Von Wolfgang Sternstein, Vortrag in Stuttgart-Feuerbach am 19.6.2013

Die Ansicht ist weit verbreitet, insbesondere unter Militärs und Politikern. Ich nenne sie Bellizisten im Unterschied zu den Militaristen. Militaristen sind im allgemeinen Sprachgebrauch Leute, die das Militär nicht nur für ein notweniges Übel halten, sondern eine positive Beziehung zum Militärischen haben, ja geradezu verliebt sind in alles Militärische.

Bellizisten dagegen sehen im Militär ein notwendiges Übel. Für sie steht fest, dass ein Staat sich gegen militärische Angriffe von außen oder innen verteidigen muss, weil er andernfalls Opfer von bewaffneten Angriffen wird. Er wird von anderen Staaten erobert und ausgelöscht, das Staatsgebiet annektiert, die Bevölkerung unterjocht, kolonialisiert oder vernichtet. Oder er fällt einem Staatsstreich zu Opfer, mit dem eine bewaffnete Organisation die Staatsgewalt an sich reißt. Um das zu verhindern, brauchen wir eine mit modernen Waffen ausgestattete Armee, um uns gegen derartige Angriffe zu verteidigen.

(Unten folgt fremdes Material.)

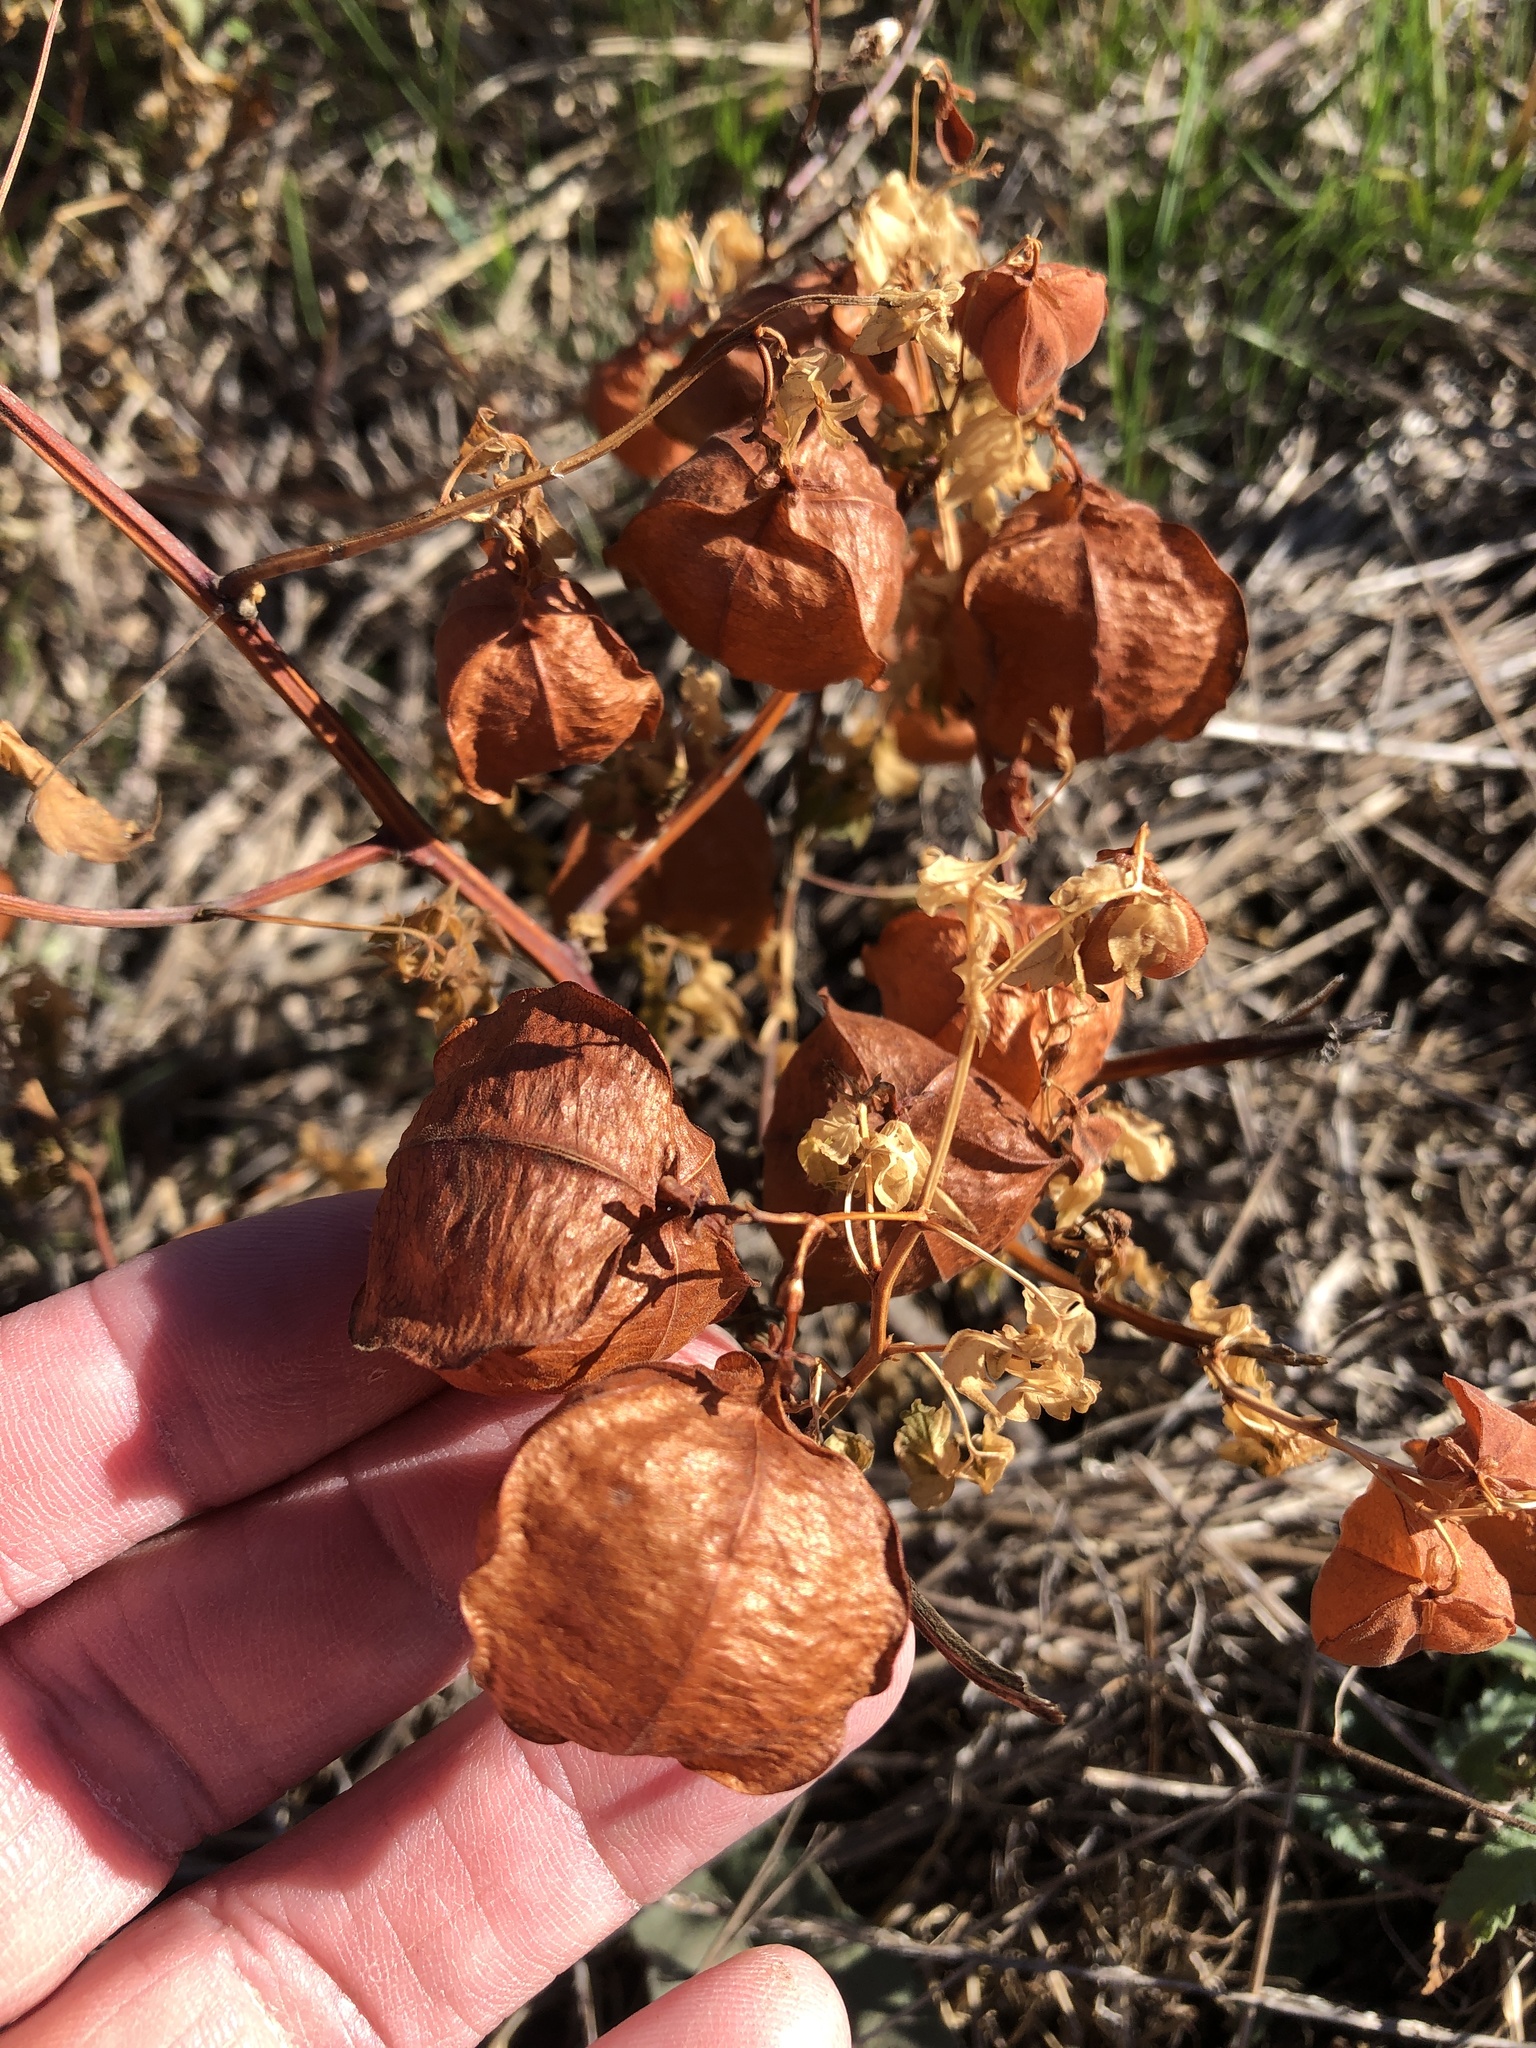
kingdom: Plantae
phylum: Tracheophyta
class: Magnoliopsida
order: Sapindales
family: Sapindaceae
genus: Cardiospermum
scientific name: Cardiospermum halicacabum
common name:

So weit, so klar. Hört man sich um unter den Leuten um, so erfährt man, dass die meisten Menschen so denken. Diese Auffassung kommt auch in dem Sprichwort zum Ausdruck: Es kann der Beste nicht in Frieden leben, wenn es dem bösen Nachbarn nicht gefällt. Oder in dem bekannten Römerspruch: Si vis pacem, para bellum. Zu deutsch: Wenn du den Frieden willst, bereite den Krieg vor.

Wer einen Blick in die Geschichtsbücher wirft, erfährt vor allem eins: Die Geschichte ist in erster Linie eine Geschichte von Krieg und Gewalt, von Machtkämpfen, Eroberungen, Unterdrückung und Ausbeutung. So hat die Menschheit viele tausend Jahre gelebt und es scheint, als könnte es auch in Zukunft so weitergehen. Das ist jedoch ein fataler Irrtum. Die fantastische Entwicklung der Produktivkräfte und der Destruktivkräfte aufgrund von Wissenschaft, Technik und Industrie, also das, was wir gewöhnlich den Fortschritt nennen, hat eine völlig neue Situation geschaffen. Beide, die Produktivkräfte wie die Destruktivkräfte, sind im Begriff, unsere Umwelt, Mitwelt und Nachwelt zu zerstören. Mit Umwelt meine ich die Natur, mit Mitwelt die zwei Drittel der Menschheit, die am und zum Teil auch unter dem Existenzminimum leben. Mit Nachwelt meine ich die kommenden Generationen, denen wir eine vergiftete und ausgeplünderte Welt hinterlassen.

Denken wir zum Beispiel an die zivile Nutzung der Atomkraft. Welch riesige Gefahren damit verbunden sind, ist durch Unfälle (Harrisburg, Tschernobyl, Fukushima), durch die radioaktive Verseuchung der Umwelt im Normalbetrieb, durch das gänzlich ungelöste und wohl auch unlösbare Problem der Entsorgung des Atommülls und schließlich die Weiterverbreitung der Atomwaffen mittlerweile hinreichend belegt. Ich kann es mir ersparen, das im Einzelnen auszuführen. Doch ist das nur ein Faktor unter vielen. Daneben gibt es die Vergiftung der Umwelt durch Chemikalien, den Raubbau an den Bodenschätzen, die Gefahren der Genmanipulation, die Überfischung der Meere, die Abholzung der tropischen Regenwälder, den Klimawandel usw. usf. Dieser Fortschritt erweist sich mehr und mehr als ein Fortschritt in die Katastrophe.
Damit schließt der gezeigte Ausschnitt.